A adesão dos meios de comunicação social a esse novo meio chamado Internet tem sido feita a um ritmo perfeitamente alucinante. O mais recente inquérito elaborado pela empresa norte-americana "Newslink Associates", em parceria com a revista "American Journalism Review", aponta para a existência de 3.622 jornais, oriundos dos mais diversos países, na World Wide Web (WWW), a parte multimedia da rede.
Lá para o próximo Natal, poderão ser 4.000. O crescimento superou em nada menos que 80% as previsões mais optimistas feitas por especialistas do sector da edição electrónica. No entanto, eles prevêem para breve o abrandamento deste "boom".
Só nos últimos seis meses, e ainda segundo a "Newslink", 1.702 jornais deram o salto para o ciberespaço, apesar de, paralelamente, se ter assistido ao encerramento de uma centena de outros. Por ausência de lucros devida à falta de investimento dos anunciantes.
O facto de a lista de publicações electrónicas se ter avolumado tanto ultimamente deveu-se, em grande parte, ao facto de a Europa ter acordado da letargia em que se encontrava relativamente aos Estados Unidos. No Velho Continente, surgem agora à cabeça as empresas jornalísticas do Reino Unido, da Noruega e da Alemanha. Ao todo, são publicados na Internet 728 jornais europeus. Os Estados Unidos continuam a ser o país com maior número de produtos "online" e o que mais investe em meios humanos e técnicos nesta área.
Os números divulgados pela "Newslink" pecam por defeito. Haverá por esse mundo fora muitos diários e semanários, em particular regionais e mesmo locais, por registar nas estatísticas. Se pegarmos no caso de Portugal podemos confirmar isto mesmo. A empresa norte-americana indica apenas seis ("DN", "JN", "Público", "Jornal da Madeira", "Portugal News" e "Diário Insular".
Ora, se consultarmos as páginas do SAPO (Servidor de Apontadores Portugueses) verificamos que o número sobe de seis para 60, incluindo desportivos, regionais e temáticos. E mesmo assim este directório peca igualmente por defeito. Por exemplo, o semanário "Expresso", que já publica, e bem, parte do seu conteúdo semanal na Web, ainda não aparece no mapa.

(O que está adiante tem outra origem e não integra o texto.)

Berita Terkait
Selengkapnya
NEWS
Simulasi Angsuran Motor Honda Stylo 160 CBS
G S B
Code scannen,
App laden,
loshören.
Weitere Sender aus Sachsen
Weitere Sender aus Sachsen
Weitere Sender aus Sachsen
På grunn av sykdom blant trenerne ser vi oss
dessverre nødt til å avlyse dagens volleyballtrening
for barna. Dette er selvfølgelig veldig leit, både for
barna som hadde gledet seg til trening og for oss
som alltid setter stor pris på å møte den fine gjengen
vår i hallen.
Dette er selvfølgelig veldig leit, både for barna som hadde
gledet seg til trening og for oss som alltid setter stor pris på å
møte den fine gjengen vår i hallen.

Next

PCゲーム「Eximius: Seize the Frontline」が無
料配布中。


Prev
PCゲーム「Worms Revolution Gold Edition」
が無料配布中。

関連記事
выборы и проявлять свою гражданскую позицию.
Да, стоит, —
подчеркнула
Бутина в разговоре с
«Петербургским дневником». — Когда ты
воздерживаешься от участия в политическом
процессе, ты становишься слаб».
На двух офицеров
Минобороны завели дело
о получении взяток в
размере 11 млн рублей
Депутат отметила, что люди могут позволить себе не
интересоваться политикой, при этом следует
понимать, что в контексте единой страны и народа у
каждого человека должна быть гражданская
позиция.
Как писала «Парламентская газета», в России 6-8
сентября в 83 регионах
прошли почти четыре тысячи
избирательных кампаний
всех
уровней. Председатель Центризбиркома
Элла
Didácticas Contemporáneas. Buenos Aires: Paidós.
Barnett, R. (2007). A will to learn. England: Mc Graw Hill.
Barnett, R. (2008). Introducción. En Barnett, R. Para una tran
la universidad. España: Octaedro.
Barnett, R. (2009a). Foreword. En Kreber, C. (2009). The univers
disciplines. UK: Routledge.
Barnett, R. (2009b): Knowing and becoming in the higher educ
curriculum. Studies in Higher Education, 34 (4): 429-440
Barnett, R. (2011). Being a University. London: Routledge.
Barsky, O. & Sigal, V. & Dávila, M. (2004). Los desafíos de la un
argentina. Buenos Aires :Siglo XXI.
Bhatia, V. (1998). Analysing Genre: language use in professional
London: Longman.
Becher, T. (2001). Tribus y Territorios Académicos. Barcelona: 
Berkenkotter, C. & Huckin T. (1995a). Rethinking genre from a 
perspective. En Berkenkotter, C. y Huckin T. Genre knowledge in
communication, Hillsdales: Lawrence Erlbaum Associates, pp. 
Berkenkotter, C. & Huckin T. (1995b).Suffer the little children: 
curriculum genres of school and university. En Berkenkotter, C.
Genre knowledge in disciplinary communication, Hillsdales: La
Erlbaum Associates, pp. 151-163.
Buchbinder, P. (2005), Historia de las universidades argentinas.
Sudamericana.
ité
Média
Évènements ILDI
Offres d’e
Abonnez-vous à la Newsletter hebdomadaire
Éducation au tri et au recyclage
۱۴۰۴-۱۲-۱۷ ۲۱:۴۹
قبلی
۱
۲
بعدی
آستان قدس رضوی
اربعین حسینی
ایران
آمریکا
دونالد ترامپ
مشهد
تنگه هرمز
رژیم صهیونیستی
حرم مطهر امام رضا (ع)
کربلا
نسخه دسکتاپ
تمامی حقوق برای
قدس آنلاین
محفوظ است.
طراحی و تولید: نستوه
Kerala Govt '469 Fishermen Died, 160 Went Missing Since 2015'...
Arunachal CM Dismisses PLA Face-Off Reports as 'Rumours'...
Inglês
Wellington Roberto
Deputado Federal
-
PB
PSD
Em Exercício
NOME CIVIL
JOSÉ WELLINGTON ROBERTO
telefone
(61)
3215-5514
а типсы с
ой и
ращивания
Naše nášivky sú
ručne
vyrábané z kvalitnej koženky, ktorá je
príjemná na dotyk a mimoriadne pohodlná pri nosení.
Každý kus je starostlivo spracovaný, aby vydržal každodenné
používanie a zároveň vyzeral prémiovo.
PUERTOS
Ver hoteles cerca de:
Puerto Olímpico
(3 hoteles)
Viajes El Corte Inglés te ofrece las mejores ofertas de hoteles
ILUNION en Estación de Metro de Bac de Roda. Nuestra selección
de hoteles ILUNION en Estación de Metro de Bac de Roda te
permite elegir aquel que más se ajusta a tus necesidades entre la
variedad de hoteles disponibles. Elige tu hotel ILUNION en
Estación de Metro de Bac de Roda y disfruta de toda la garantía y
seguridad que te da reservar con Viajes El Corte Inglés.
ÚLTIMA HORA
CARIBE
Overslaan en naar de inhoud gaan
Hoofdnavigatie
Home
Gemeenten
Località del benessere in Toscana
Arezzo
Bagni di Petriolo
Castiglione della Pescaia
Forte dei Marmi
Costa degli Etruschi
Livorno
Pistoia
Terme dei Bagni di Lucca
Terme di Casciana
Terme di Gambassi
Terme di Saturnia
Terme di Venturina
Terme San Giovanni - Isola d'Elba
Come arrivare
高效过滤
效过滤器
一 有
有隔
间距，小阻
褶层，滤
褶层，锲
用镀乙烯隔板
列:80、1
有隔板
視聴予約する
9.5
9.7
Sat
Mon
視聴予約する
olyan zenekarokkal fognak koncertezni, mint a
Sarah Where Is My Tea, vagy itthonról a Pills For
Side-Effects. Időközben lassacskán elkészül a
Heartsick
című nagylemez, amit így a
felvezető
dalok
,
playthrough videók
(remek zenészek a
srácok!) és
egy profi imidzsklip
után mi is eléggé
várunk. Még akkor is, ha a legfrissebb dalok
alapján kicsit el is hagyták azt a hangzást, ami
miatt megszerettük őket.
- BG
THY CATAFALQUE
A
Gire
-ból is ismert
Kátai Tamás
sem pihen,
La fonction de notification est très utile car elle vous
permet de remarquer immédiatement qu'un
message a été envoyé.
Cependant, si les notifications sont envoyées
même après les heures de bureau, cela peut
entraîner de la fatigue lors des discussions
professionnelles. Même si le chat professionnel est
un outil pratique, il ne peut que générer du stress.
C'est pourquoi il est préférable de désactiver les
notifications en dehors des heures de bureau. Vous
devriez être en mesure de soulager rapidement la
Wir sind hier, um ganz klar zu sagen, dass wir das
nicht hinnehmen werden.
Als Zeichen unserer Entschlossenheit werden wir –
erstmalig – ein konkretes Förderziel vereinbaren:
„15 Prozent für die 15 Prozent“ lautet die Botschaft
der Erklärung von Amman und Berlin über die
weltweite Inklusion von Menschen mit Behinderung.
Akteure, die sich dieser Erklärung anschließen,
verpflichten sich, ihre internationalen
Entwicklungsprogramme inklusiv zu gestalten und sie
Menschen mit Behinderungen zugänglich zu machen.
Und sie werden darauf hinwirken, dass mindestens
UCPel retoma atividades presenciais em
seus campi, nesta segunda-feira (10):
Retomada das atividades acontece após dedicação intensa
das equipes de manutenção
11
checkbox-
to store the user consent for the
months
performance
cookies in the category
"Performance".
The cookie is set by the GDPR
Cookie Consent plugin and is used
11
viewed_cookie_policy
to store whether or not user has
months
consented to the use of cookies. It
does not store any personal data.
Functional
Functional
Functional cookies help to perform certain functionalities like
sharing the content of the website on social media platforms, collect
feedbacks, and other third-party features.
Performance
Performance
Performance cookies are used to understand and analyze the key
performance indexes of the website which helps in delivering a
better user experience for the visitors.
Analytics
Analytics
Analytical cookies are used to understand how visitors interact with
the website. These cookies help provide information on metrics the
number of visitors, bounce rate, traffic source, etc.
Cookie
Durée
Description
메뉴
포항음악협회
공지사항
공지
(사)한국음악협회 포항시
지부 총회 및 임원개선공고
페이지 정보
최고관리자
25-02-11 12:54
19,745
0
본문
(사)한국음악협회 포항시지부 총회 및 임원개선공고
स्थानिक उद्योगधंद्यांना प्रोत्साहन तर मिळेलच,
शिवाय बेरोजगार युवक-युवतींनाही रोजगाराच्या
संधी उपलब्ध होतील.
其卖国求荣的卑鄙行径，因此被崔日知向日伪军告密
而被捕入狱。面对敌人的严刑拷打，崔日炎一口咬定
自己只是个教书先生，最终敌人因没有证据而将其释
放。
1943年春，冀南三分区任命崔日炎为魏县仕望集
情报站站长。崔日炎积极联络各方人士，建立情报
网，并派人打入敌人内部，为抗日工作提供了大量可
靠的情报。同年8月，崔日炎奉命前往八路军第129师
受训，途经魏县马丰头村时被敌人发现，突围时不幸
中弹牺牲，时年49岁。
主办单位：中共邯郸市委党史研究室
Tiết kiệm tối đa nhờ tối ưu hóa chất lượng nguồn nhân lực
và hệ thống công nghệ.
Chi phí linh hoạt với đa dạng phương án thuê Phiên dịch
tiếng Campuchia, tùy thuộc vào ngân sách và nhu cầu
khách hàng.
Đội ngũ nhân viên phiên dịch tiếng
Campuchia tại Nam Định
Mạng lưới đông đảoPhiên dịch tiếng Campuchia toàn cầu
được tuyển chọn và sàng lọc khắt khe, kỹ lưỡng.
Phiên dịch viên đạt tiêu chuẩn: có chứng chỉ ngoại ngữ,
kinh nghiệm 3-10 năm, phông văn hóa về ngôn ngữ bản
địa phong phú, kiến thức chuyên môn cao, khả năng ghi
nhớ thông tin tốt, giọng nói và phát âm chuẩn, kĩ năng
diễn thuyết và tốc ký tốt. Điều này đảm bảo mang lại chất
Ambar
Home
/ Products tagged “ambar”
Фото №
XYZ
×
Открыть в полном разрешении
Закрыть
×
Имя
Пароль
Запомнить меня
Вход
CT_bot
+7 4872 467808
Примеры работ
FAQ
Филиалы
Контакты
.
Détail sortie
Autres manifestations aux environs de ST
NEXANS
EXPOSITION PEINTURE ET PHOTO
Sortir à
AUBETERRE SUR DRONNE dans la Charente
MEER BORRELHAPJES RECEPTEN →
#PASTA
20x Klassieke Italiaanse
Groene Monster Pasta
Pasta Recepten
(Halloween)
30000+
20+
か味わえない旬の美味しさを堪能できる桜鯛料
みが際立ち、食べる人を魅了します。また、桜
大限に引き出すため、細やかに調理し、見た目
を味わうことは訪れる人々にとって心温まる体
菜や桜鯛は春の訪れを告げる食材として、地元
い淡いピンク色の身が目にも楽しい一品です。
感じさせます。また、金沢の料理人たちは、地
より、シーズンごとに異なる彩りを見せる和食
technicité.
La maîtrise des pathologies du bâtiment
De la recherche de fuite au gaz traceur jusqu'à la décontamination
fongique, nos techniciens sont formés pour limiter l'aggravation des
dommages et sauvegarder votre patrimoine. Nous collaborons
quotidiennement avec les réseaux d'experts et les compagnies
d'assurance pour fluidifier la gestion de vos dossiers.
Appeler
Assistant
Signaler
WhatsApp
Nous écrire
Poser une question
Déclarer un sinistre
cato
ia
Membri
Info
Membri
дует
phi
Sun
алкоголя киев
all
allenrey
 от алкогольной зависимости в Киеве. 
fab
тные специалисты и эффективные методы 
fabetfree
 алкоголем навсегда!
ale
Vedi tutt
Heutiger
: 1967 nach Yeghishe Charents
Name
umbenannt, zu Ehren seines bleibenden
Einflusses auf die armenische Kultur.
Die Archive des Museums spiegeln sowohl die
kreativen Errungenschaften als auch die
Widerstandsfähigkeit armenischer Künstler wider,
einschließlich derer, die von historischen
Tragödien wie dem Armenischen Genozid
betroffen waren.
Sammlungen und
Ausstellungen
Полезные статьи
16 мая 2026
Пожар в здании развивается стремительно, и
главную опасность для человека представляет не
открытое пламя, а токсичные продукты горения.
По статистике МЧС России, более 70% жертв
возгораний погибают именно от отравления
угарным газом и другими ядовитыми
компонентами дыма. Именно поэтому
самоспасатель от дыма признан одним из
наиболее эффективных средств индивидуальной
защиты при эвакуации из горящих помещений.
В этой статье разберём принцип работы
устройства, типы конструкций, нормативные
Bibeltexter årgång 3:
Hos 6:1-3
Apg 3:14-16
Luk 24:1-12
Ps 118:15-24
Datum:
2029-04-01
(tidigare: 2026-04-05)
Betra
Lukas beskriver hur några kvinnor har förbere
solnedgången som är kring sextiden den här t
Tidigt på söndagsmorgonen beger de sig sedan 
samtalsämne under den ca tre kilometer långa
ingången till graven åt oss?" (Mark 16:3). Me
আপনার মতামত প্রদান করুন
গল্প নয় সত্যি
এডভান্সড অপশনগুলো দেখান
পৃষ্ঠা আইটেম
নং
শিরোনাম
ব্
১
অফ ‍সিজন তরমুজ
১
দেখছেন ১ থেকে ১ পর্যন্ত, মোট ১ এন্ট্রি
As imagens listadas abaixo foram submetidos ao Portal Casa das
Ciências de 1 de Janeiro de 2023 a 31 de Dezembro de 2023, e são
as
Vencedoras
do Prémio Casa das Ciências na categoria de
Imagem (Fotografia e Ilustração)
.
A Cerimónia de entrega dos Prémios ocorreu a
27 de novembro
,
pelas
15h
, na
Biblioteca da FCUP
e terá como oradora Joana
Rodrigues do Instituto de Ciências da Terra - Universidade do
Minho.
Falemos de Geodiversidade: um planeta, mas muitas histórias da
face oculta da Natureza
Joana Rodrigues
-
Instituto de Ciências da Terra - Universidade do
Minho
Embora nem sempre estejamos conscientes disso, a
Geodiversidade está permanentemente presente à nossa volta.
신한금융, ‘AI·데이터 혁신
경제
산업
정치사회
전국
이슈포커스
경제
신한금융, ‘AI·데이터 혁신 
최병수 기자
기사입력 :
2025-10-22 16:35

Portugal também acompanhou, à sua escala, o aumento do número de publicações electrónicas. No "Comunicarte" de 9 de Novembro do ano passado, recorrendo ainda aos números do SAPO, dávamos conta de 39 jornais lusos, alguns dos quais produzidos em paragens tão distantes como Macau ou os Estados Unidos. Nessa altura, a Web tinha ao todo cerca de 1600, produzidos em mais de cem países.
No capítulo das revistas, a tendência foi também para o crescimento a passos largos. Por cá, passámos, no espaço de onze meses, de 55 para 80. Note-se, no entanto, que estes números englobam publicações de informação geral bem como outras dedicadas aos mais variados temas específicos, tais como computadores, indústria, medicina, música, viagens, etc..
Quantidade, como se vê, é coisa que não tem faltado. O mesmo não se poderá dizer da qualidade dos produtos disponibilizados no ciberespaço. A maior parte continua a repisar erros de palmatória. Como, por exemplo, limitar-se pura e simplesmente a copiar conteúdos produzidos para outros suportes, como o papel. Mas, felizmente, consolidou-se uma minoria cujo trabalho é estimulante. "CNN Interactive", "MSNBC", "The New York Times", "Chicago Tribune", "Daily Telegraph", "Wired" e alguns outros têm sabido tirar partido do potencial extraordinário da Internet. Para proveito de uma imensa minoria.